David Brooks wrote the other day (as a prelude to one of the Strange New Respect Santorum columns that conservatives have been writing these past few days with what strikes me as a deficit of sincerity; Charles Krauthammer has another) that the Republicans are "the party of the white working class." When I saw that I scratched my head, because I had a dim memory of looking into this once and finding that the political affiliation of the white working class was a question complicated by disagreements as to how you define "white working class" and the fact that it's shrinking. Brooks defined "white working class" as "whites with high school degrees and maybe some college," and he wrote that they "overwhelmingly favor Republicans."

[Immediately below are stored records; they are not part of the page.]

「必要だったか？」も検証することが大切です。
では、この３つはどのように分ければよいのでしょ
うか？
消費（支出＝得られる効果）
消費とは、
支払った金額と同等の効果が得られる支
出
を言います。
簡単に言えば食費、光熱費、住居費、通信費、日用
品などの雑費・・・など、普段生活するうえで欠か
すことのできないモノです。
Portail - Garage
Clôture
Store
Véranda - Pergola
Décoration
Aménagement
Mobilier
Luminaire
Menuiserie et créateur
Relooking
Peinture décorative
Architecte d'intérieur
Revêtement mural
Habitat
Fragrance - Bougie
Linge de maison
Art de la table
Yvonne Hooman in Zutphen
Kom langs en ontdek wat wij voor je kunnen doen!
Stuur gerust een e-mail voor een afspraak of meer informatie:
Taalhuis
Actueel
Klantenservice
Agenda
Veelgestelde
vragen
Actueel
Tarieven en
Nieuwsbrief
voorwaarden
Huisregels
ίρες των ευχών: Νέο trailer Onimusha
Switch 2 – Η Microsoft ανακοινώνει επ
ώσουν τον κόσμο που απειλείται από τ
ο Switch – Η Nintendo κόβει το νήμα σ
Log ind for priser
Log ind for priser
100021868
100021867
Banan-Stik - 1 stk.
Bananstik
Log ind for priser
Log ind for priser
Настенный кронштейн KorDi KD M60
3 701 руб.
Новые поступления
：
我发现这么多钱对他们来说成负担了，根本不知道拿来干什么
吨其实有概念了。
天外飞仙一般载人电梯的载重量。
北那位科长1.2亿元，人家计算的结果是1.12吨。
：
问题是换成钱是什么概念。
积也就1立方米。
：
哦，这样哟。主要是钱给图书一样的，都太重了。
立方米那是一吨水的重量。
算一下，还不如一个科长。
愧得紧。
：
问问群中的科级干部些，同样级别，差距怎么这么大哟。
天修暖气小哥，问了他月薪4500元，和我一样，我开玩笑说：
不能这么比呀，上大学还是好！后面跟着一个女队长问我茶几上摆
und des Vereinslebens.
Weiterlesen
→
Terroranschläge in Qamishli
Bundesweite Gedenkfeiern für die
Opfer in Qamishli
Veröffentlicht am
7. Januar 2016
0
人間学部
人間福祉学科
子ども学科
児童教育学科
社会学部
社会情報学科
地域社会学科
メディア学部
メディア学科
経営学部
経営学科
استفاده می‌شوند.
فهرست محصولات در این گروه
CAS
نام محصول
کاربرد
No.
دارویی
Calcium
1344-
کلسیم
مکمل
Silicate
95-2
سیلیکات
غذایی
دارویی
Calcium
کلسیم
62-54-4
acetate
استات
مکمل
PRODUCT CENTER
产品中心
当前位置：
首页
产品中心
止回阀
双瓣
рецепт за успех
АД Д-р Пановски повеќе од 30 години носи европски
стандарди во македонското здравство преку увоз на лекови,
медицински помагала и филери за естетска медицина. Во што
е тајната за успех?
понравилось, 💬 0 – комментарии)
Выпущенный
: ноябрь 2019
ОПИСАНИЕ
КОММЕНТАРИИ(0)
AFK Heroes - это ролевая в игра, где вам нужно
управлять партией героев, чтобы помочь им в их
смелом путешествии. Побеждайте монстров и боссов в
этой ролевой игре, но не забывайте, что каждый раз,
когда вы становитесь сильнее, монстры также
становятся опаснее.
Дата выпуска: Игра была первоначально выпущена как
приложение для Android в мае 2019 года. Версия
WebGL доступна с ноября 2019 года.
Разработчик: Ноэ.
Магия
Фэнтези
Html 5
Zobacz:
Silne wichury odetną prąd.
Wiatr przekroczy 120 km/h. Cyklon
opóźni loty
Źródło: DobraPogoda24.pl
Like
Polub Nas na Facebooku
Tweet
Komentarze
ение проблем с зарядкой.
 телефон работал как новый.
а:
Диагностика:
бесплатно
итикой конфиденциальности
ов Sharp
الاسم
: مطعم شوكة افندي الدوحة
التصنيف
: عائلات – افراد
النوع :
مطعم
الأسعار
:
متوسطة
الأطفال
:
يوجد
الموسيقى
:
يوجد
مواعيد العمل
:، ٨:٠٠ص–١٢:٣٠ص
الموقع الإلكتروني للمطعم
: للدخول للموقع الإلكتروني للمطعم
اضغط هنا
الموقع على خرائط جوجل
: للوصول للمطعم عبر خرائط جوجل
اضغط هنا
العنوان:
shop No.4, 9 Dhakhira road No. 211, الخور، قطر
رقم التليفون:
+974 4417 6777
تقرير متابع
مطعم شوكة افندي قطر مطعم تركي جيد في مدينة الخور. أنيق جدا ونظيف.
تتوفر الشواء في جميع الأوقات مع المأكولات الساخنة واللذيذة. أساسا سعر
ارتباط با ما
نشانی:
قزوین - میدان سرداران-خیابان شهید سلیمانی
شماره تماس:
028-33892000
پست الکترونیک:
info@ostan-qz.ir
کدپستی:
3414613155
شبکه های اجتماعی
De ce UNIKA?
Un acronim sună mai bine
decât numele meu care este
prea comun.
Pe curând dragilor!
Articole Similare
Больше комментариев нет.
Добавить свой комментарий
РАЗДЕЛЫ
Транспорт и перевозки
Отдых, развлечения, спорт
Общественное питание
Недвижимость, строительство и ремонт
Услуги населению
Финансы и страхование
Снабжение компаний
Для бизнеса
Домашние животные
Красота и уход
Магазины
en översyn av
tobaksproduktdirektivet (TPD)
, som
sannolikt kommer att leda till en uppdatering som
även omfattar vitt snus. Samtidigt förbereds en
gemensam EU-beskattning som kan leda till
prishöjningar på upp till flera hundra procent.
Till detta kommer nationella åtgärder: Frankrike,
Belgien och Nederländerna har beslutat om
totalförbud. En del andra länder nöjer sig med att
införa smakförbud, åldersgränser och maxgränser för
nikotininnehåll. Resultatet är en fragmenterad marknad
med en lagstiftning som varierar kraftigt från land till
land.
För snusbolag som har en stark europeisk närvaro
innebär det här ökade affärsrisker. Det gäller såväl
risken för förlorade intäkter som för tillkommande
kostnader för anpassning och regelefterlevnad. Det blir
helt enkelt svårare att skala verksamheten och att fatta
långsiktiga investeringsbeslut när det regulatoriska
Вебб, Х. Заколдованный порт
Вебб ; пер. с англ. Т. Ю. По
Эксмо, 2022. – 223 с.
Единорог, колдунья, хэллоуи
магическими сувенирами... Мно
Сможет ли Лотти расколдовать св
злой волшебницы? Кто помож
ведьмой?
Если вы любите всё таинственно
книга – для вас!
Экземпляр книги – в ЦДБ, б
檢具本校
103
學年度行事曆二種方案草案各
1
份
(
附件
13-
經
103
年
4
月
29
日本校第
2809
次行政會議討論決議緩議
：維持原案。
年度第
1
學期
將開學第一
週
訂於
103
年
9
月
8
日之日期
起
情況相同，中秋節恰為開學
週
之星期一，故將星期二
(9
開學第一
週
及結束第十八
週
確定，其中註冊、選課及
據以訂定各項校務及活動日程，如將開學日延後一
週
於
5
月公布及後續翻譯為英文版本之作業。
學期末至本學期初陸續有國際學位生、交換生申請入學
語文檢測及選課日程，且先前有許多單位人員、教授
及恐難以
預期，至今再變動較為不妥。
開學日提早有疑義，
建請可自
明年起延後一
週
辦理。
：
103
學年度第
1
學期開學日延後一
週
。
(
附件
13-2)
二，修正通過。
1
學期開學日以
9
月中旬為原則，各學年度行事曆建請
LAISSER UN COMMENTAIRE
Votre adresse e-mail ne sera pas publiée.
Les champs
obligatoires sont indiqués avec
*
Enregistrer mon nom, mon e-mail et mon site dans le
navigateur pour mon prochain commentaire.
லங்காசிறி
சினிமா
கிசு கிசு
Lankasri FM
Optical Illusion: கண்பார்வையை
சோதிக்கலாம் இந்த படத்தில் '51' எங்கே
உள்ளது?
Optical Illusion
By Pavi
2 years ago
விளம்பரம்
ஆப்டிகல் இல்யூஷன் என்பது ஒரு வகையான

The Berkeley sociologist Michael Hout has a useful blog post answering Brooks's claim. Maybe it's true, he wrote, that in Iowa the white working class (defined as high school graduates who went no further in school) is overwhelmingly Republican, but nationwide the GOP can't claim even a narrow majority. The white working class is pretty evenly split between Republicans (29 percent) and Democrats (26 percent). The rest are mostly independents. Conceivably when you count independent "leaners" the narrow Republican plurality becomes a majority, but no way would it be an "overwhelming" majority because independents don't lean "overwhelmingly" Republican. Brooks fudges his calculation with "maybe some college," which I guess means people who began but didn't complete college--of whom there are a lot, in part because college is so outrageously expensive nowadays. But are there really so many of them, and so many who vote Republican, as to make this group "overwhelmingly" Republican? And are people who have "some college" properly categorized as members of the working class? Many of them have been trained, at community colleges or elsewhere, to perform relatively skilled labor. I think it would be more accurate to call such workers "middle class."

Among white college graduates, Hout points out, the Republican plurality is more meaningful--38 percent to the Democrats' 27 percent. But the GOP edge among white college grads has been declining since the late 1980s, while the Democratic share of white college grads has been growing since 2004.

Another point worth making is that the working class isn't just white. It is also, increasingly, nonwhite. And among the nonwhite working class Democrats hold a 40-point advantage over Republicans.

None of this is to say that the working class and the Democrats are peas in a pod. They used to be, but starting in the 1960s the Democrats started losing the white working class. Starting in the 1970s they also lost some of their edge with the nonwhite working class. The initial catalyst for the change was the passage of civil rights legislation; sociologists and political scientists argue about how much the subsequent change was driven by hostility toward or discomfort with resultant changes in American society. I think the decline of labor played a big role, too. And yes, liberals made a few mistakes along the way, particularly in their attitudes toward crime, that didn't help matters.

The point is, beware sweeping generalizations about the political affiliation of the white working class.